It’s been a while since I did a simple classroom reflection, and I thought that this week offered a good opportunity to do one.
I did a nice, honest, solid bit of teaching this week. It was Monday morning with my level 1 group, and to help get things started I asked them to find three things they did over the weekend which were in common with someone else in the room. Anyone who finished early had to team up with their partner and find a third member, to see if they could find groups of three.
Nothing exceptional, or unusual there. A simple Monday morning warmer. To bring it together, and with the intention of leaving it there, I then asked the group to tell me what they had found out about each other. It was also a notable weekend for me, as my brother had got married, so there were lots of mini-talks about weddings and engagements.
As the group shared their findings with me, I started to note their errors verbatim on the board, for a brief feedback on errors. So far, so normal. I did mix it up a little, however, and I started to write a selection of answers on the board, most of the errors, but also a few correct ones, and what was going to be a simple error correction became a more competitive, challenging activity.
Instead of me talking to the whole class, or else eliciting ideas from the group, I got the learners to work in groups, threes and fours, to correct (or not) each sentence. The only rule was that each group had to agree the answer before the end of the time limit (seven sentences, so I let them have about 10 minutes, or so). Cue some frantic discussions about grammar, including a few lovely moments, like when one of the weaker learners got an answer right ahead of the rest of her group. The impact of introducing this collaborative and mildly competitive activity was to generate more energy, more interest, more engagement in what, basically, was just looking for mistakes in a bunch of sentences.
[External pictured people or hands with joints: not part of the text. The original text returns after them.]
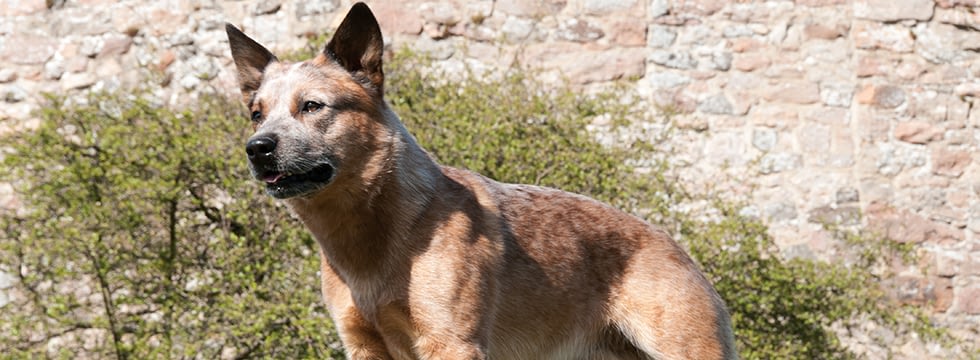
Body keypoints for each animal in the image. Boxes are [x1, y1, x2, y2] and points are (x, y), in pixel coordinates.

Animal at [228, 3, 736, 360]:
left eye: (312, 106)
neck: (374, 239)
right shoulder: (363, 345)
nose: (257, 148)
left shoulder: (452, 342)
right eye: (256, 113)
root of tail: (676, 247)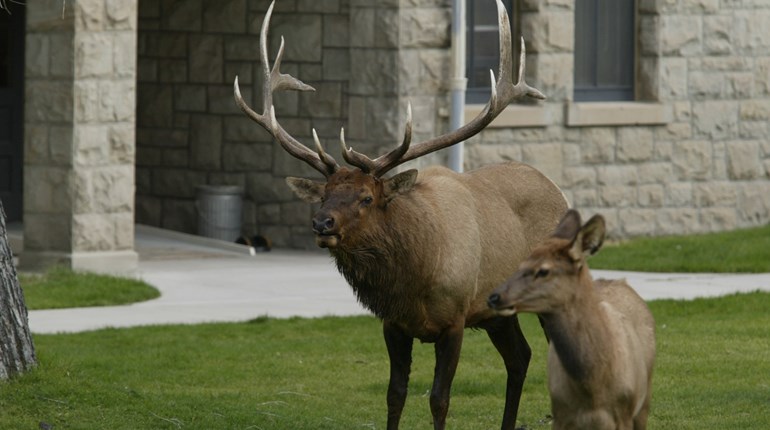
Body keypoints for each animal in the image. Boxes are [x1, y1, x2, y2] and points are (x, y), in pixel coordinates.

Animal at [234, 1, 569, 428]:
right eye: (324, 194)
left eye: (365, 197)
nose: (322, 223)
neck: (414, 278)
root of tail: (558, 191)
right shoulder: (393, 324)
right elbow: (395, 395)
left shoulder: (455, 319)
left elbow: (439, 399)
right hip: (498, 311)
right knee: (520, 358)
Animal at [487, 210, 656, 430]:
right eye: (520, 264)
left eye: (543, 270)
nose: (494, 297)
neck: (592, 388)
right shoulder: (560, 413)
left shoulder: (624, 413)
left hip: (643, 400)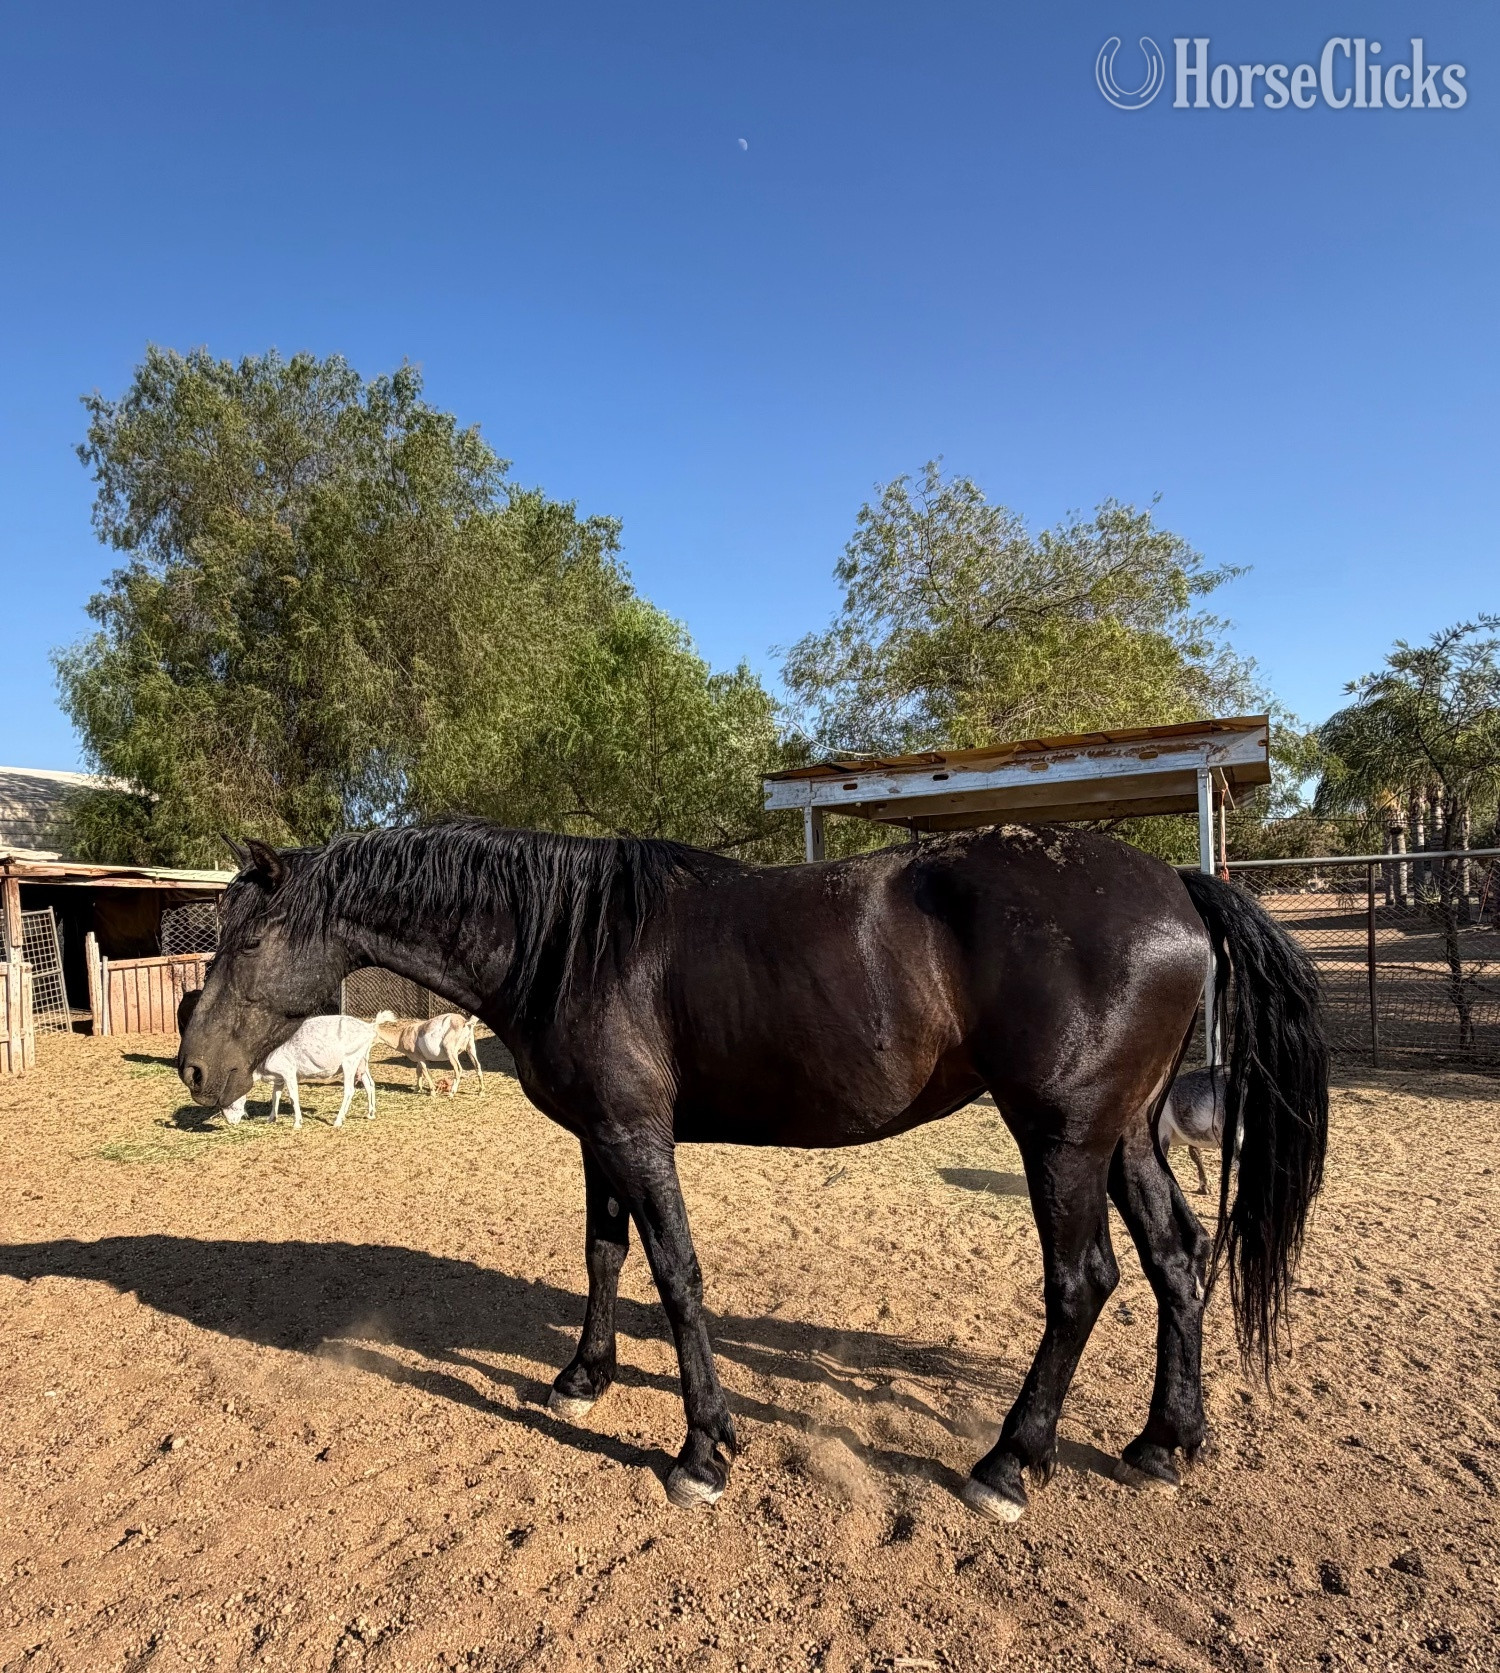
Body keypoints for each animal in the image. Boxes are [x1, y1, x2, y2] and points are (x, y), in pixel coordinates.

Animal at [179, 820, 1327, 1520]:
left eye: (249, 938)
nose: (196, 1065)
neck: (569, 941)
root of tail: (1173, 885)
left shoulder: (638, 1134)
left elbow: (678, 1275)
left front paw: (702, 1449)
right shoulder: (600, 1135)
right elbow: (603, 1253)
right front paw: (584, 1377)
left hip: (1063, 1137)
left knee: (1083, 1283)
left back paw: (1008, 1462)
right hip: (1125, 1134)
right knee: (1180, 1259)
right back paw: (1164, 1441)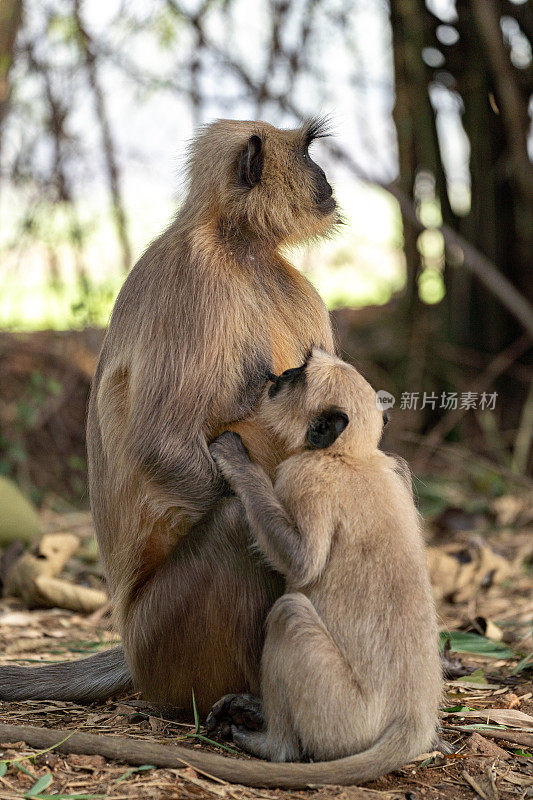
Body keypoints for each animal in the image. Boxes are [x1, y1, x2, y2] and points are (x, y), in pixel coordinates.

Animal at [0, 119, 336, 712]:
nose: (327, 179)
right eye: (308, 154)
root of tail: (129, 640)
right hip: (164, 639)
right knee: (235, 522)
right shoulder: (194, 276)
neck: (239, 247)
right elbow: (162, 442)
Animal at [208, 350, 440, 780]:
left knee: (289, 612)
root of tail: (413, 719)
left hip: (343, 712)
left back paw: (271, 743)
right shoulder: (394, 467)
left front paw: (237, 461)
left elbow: (303, 566)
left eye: (297, 377)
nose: (278, 374)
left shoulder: (304, 475)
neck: (349, 456)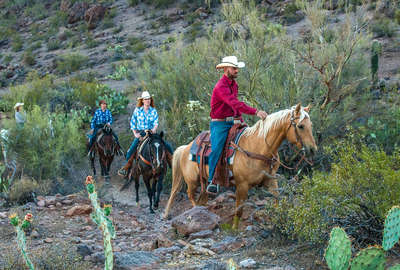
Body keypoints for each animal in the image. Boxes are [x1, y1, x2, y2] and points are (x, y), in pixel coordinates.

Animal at [162, 104, 316, 229]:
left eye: (311, 125)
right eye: (301, 126)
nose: (312, 149)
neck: (258, 147)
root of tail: (186, 147)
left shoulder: (270, 180)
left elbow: (277, 199)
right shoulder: (242, 185)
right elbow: (239, 209)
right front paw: (235, 229)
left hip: (203, 183)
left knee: (201, 198)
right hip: (192, 181)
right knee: (189, 195)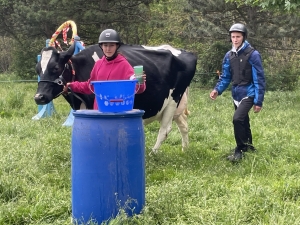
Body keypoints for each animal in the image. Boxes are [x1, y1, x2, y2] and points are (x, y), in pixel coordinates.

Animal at [34, 43, 197, 152]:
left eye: (55, 67)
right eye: (37, 69)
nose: (39, 97)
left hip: (173, 99)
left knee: (165, 129)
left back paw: (153, 153)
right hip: (176, 105)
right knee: (184, 125)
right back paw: (185, 150)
It was only during the feedback from this stage that I led from the front, and got ideas from each group, and “delivered” a lesson. And, of course, letting the weaker learner have her moment of class glory.
So nothing special, but it was a pleasant, useful hour where learners got to recap and review some useful language in a context of their own. What I think made this special was both the simplicity of it, in terms of procedure (erm… Read the sentences, discuss them) and in terms of technology: learners used technology they were comfortable and familiar with, rather than technology I was forcing on them: their own mobiles, paper dictionaries, paper, pens, all that hi tech wizardry. (It’s worth adding we were in a room with an interactive whiteboard, and enough PCs for one each, all of which were used in the next part of the lesson).
I think it lacked the checking of the learning at the end, some sort of activity where the learners repeated, or did a variation of the initial task, but this time paying attention to the areas which arose in the feedback, and trying to use any new vocabulary we had generated. But I think after the best part of an hour, I felt that it was time to move on to the main bulk of the planned lesson: I guess in my mind it was very much still a “warmer” rather than the main learning of the lesson.
I do think I will use something like this again, if the time, place and learners are right, and include some sort of opportunity to use the language correctly. Indeed the final reflection/what have we learned stage is still the bit I forget, which I is a shame, because this is important. Particularly when you do a lesson which is based on emergent, unpredictable language like this, I think a bit of summarising would be good. So I’m going to make a conscious effort to try something tomorrow around that, and if I get chance, I’ll let you known how I get on.